Configure Prometheus and Grafana

You can configure Prometheus to capture and aggregate JMX metrics from Confluent components. Then you configure Grafana to visualize those metrics in a dashboard.

For an example configuration scenario, see Monitoring with Prometheus and Grafana.

Confluent Control Center

Confluent Control Center is a web-based tool for managing and monitoring Confluent Platform. Control Center provides a user interface that enables developers and operators to:

  • Get a quick overview of cluster health
  • Observe and control messages, topics, and Schema Registry
  • Develop and run ksqlDB queries

For the metrics available for monitoring, see Metrics available in Control Center.

Configure Control Center to monitor Kafka clusters

The Confluent Metrics Reporter collects various metrics from an Apache Kafka® cluster. Control Center then uses those metrics to provide a detailed monitoring view of the Kafka cluster.

By default, the Confluent Metrics Reporter is enabled and configured to send metrics for the Kafka cluster to a set of topics on the same Kafka cluster.

To send metrics to a different cluster, or to configure specific authentication settings, configure the Kafka custom resource (CR):

metricReporter:
  enabled:                   --- [1]
  authentication:
    type:                    --- [2]
    jaasConfigPassThrough:
      secretRef:             --- [3]
  tls:
    enabled:                 --- [4]
  • [1] Set to true or false to enable or disable the metrics reporting.
  • [2] Set to the authentication type to use for Kafka. See Configure authentication to access Kafka for details.
  • [3] Set to the Kubernetes Secret name used to authenticate to Kafka.
  • [4] Set to true if the Kafka cluster has TLS network encryption enabled.

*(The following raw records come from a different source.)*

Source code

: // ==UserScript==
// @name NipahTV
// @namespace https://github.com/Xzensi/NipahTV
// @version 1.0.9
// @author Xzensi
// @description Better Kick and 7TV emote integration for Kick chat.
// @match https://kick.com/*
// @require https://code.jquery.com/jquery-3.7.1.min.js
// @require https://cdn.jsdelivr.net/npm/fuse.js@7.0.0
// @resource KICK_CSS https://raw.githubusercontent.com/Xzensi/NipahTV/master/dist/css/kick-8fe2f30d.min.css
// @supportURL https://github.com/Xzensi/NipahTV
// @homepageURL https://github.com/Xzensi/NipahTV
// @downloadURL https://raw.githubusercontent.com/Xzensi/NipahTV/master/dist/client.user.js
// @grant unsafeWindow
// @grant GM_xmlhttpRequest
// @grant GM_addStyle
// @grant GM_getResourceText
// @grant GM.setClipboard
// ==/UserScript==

Once Confluent Metrics Reporter is setup for a Kafka cluster, configure Control Center to monitor the cluster.

By default, Control Center is set up to monitor the Kafka cluster it is using to store its own state.

If there is another Kafka cluster to monitor, you can configure that in the Control Center CR as below:

spec:
  monitoringKafkaClusters:
  - name:                    --- [1]
    bootstrapEndpoint:       --- [2]
  • [1] Set to Kafka cluster name.
  • [2] Set to the Kafka bootstrap endpoint.

Configure Control Center to monitor ksqlDB, Connect and Schema Registry clusters

You can configure Control Center to provide a detailed monitoring or management view of ksqlDB, Connect, and Schema Registry clusters.

The following is an example of the dependencies section in a Control Center CR. The example connects two Schema Registry clusters, two ksqlDB clusters, and two Connect clusters to Control Center:

spec:
 dependencies:
   schemaRegistry:
     url: https://schemaregistry.confluent.svc.cluster.local:8081
     tls:
       enabled: true
     authentication:
       type: mtls
     clusters:
     - name: schemaregistry-dev
       url: https://schemaregistry-dev.confluent.svc.cluster.local:8081
       tls:
         enabled: true
       authentication:
        type: mtls
   ksqldb:
   - name: ksql-dev
     url: https://ksqldb.confluent.svc.cluster.local:8088
     tls:
       enabled: true
     authentication:
       type: mtls
   - name: ksql-dev1
     url: https://ksqldb-dev.confluent.svc.cluster.local:8088
     tls:
       enabled: true
     authentication:
       type: mtls
   connect:
   - name: connect-dev
     url: https://connect.confluent.svc.cluster.local:8083
     tls:
       enabled: true
     authentication:
       type: mtls
   - name: connect-dev2
     url: https://connect-dev.confluent.svc.cluster.local:8083
     tls:
       enabled: true
     authentication:
       type: mtls

For an example scenario to configure Confluent Control Center to monitor multiple ksqlDB, Connect, and Schema Registry clusters, see Connect Control Center to Multiple Connect, ksqlDB, and Schema Registry Clusters.